Nammex more than doubles turkey tail mushroom cultivation

By Claudia Adrien

- Last updated on GMT

Nammex implemented the first and only large-scale cultivation of Turkey tail. © Nammex
Nammex implemented the first and only large-scale cultivation of Turkey tail. © Nammex

Related tags mushrooms mushroom extracts

Mushroom extract supplier Nammex has expanded its cultivation of turkey tail mushrooms in response to an exponential growth in demand.

In the last three years, the Canadian company has harvested turkey tail with its Chinese partner farms, implementing the first and only large-scale cultivation of the mushroom. In 2021, it produced 8,000 kilos of dried mushrooms, increasing cultivation to 12,000 kilos in 2022 and 30,000 kilos in 2023. Nammex predicts it will be able to scale up production to between 150,000 to 200,000 kilos annually starting this year.

“Nammex is the only large-scale producer to cultivate large quantities of mushrooms while others use wild harvested material to produce their products,” said Skye Chilton, CEO of Nammex. “We’re pleased with how well the cultivation program is scaling.”

Known for its antioxidant and anti-inflammatory properties, turkey tail (Trametes versicolor​) is incorporated across supplement categories including immune, cognitive and gut health. Demand for encapsulated products outperforms those in bulk powder form, Nammex said.

Environmental responsibility

Cultivation removes pressure on the ecosystem as this species of mushroom sees rapid growth in demand. The mushrooms are cleaner and more consistent in quality compared to wildcrafted supplies, Chilton said.

“We can lessen some of the demand for the wildcrafted turkey tail, thereby reducing environmental harvesting stress, and at the same time optimize the health benefits with a higher quality mushroom,” he added. “If it's cultivated, it is sustainable.”

The growing, harvesting and processing methods used are compliant with the company’s organic certification. These mushrooms are certified organic and must pass the same requirements. 

Mushrooms are cultivated on substrates that come from agricultural and forest by-products that might otherwise be wasted. These so-called wastes are not only turned into healthful mushrooms but ultimately into fertilizer that gives back nutrients and enriches soil. After the mushrooms are harvested, the decomposed wood and sawdust logs used as substrate are sun-dried and then utilized as fuel by local farmers, often as a means to heat the air in the mushroom drying rooms. Any of the substrates that are not suitable for fuel are returned to the earth as fertilizer and to add structure and organic matter to sandy soils.

Third-party testing

Chilton explained that harvested lots undergo dual validation of specifications for purity, integrity and potency. First tested in China prior to shipping, they are then verified again using in-house testing and third-party laboratories including Toronto-based Purity IQ​ for identity and SGS and Eurofins for product integrity before they are released from quarantine and shipped to customers.

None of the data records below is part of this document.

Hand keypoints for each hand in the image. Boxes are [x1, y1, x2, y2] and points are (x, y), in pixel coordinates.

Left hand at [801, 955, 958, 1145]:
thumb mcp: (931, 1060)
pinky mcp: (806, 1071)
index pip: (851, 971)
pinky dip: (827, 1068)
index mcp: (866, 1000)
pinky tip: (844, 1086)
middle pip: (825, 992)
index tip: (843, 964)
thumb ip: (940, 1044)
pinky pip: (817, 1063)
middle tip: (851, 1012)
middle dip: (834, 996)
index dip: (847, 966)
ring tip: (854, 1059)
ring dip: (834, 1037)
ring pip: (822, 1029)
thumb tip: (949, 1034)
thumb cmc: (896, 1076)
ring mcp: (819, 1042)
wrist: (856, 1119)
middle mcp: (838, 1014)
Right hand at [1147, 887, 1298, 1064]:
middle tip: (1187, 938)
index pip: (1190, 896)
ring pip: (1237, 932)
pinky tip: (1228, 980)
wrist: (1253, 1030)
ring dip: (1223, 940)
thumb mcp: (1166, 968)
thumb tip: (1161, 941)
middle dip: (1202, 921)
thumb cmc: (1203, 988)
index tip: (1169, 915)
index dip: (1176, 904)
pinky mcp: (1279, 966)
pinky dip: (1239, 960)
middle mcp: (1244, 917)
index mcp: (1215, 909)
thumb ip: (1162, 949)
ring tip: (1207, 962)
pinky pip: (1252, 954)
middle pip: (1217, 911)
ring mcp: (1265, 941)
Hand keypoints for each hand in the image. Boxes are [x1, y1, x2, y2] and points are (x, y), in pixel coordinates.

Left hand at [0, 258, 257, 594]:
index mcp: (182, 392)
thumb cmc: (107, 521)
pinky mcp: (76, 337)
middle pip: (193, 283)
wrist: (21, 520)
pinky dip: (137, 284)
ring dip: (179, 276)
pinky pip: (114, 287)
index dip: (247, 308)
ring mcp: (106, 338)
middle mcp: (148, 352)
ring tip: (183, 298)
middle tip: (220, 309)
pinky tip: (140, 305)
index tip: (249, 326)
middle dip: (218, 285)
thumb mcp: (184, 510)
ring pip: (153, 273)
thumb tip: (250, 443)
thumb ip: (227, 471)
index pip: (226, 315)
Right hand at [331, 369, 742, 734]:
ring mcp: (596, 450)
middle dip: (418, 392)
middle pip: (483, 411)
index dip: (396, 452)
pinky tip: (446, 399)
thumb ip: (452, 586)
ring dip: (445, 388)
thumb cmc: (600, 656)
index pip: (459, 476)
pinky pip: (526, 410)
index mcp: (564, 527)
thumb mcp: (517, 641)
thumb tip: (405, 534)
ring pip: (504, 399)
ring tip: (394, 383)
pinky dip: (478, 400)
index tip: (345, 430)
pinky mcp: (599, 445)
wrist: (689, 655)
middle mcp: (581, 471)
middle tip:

Purity-IQ has been testing mushrooms​ for about two years, working closely with Nammex to build up a robust library to verify all the different species. The company’s NMR technology allows them to not only identify the species but also origin, the plant part (mycelium vs. fruiting body) and the ability to differentiate between extracts.

"Recent testing shows a clean pesticide panel on the cultivated material, and the heavy metals remain well below limits, with no failures in this category for meeting specifications," Chilton said.